* **CHALLENGE**:
Rewrite the data below as a numbered list with one line per entry, and skip any blank lines. Leave the pictures out of your answer.

* **DATASET RECORDS**:
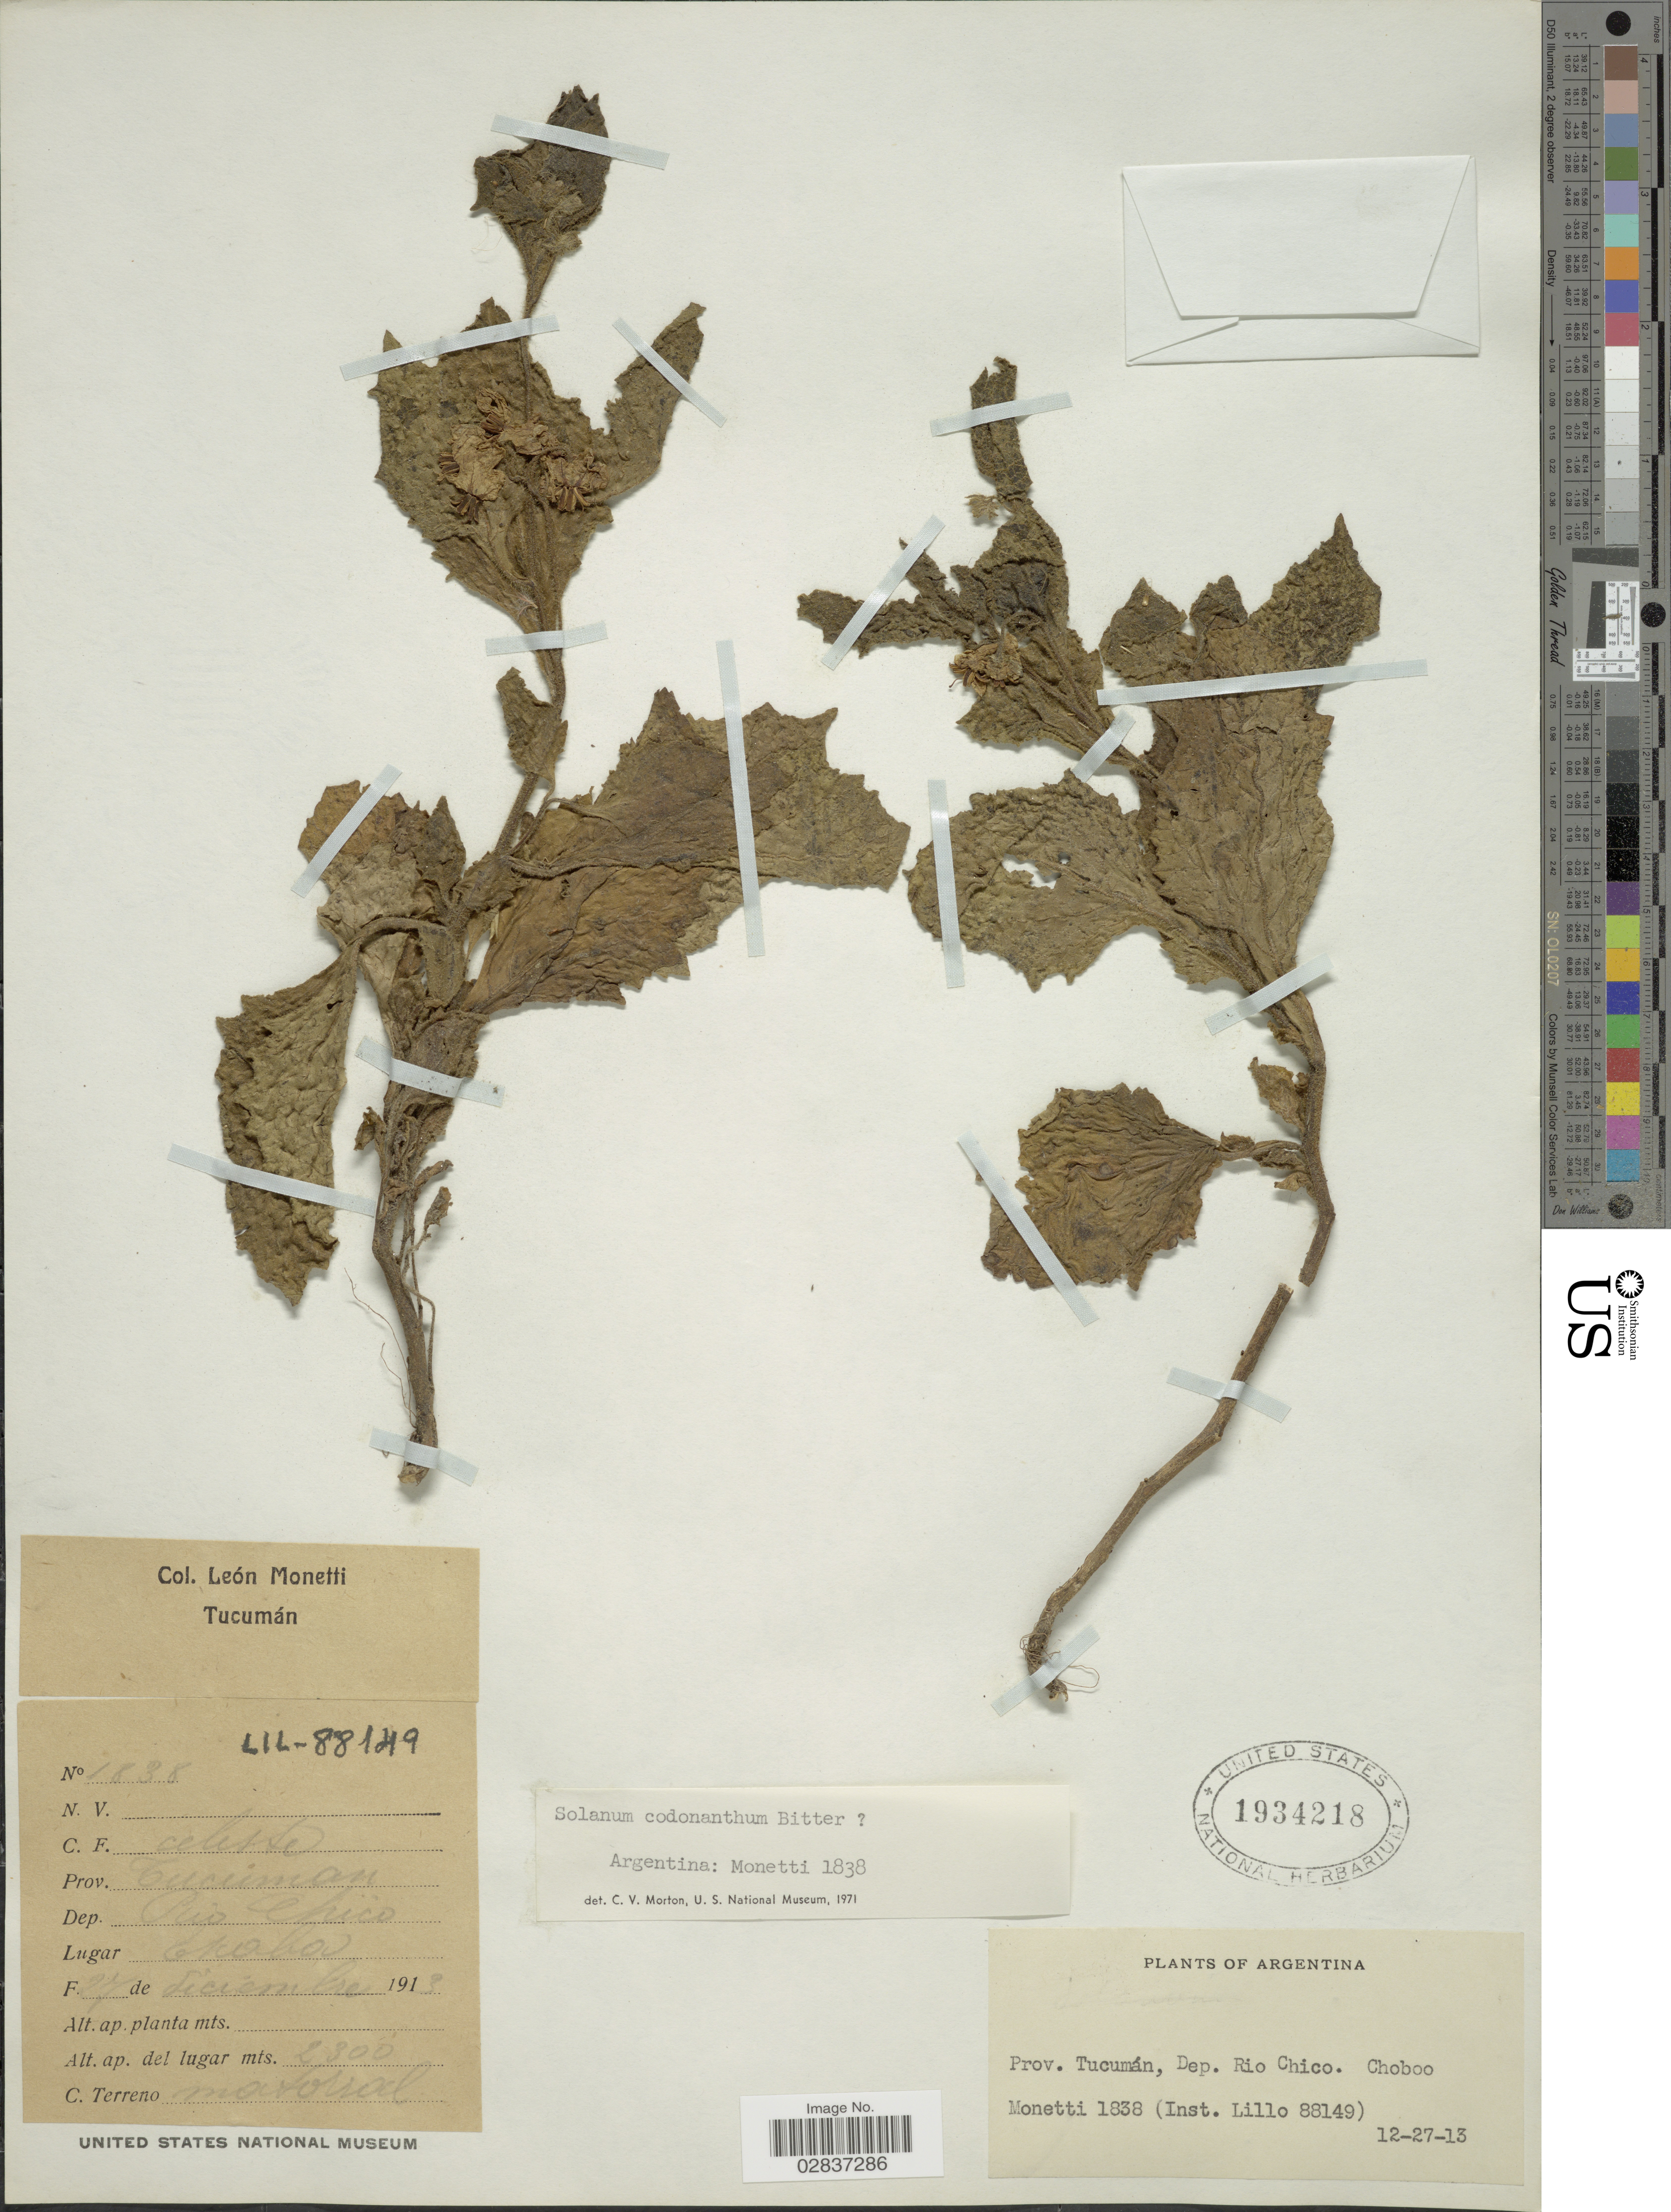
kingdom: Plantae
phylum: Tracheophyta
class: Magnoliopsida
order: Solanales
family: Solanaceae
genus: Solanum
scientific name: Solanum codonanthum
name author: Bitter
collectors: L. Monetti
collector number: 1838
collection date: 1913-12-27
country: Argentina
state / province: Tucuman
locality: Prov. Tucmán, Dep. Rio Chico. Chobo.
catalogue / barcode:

* **REPLY TO THE TASK**:
1. kingdom: Plantae
2. phylum: Tracheophyta
3. class: Magnoliopsida
4. order: Solanales
5. family: Solanaceae
6. genus: Solanum
7. scientific name: Solanum codonanthum
8. name author: Bitter
9. collectors: L. Monetti
10. collector number: 1838
11. collection date: 1913-12-27
12. country: Argentina
13. state / province: Tucuman
14. locality: Prov. Tucmán, Dep. Rio Chico. Chobo.
15. catalogue / barcode:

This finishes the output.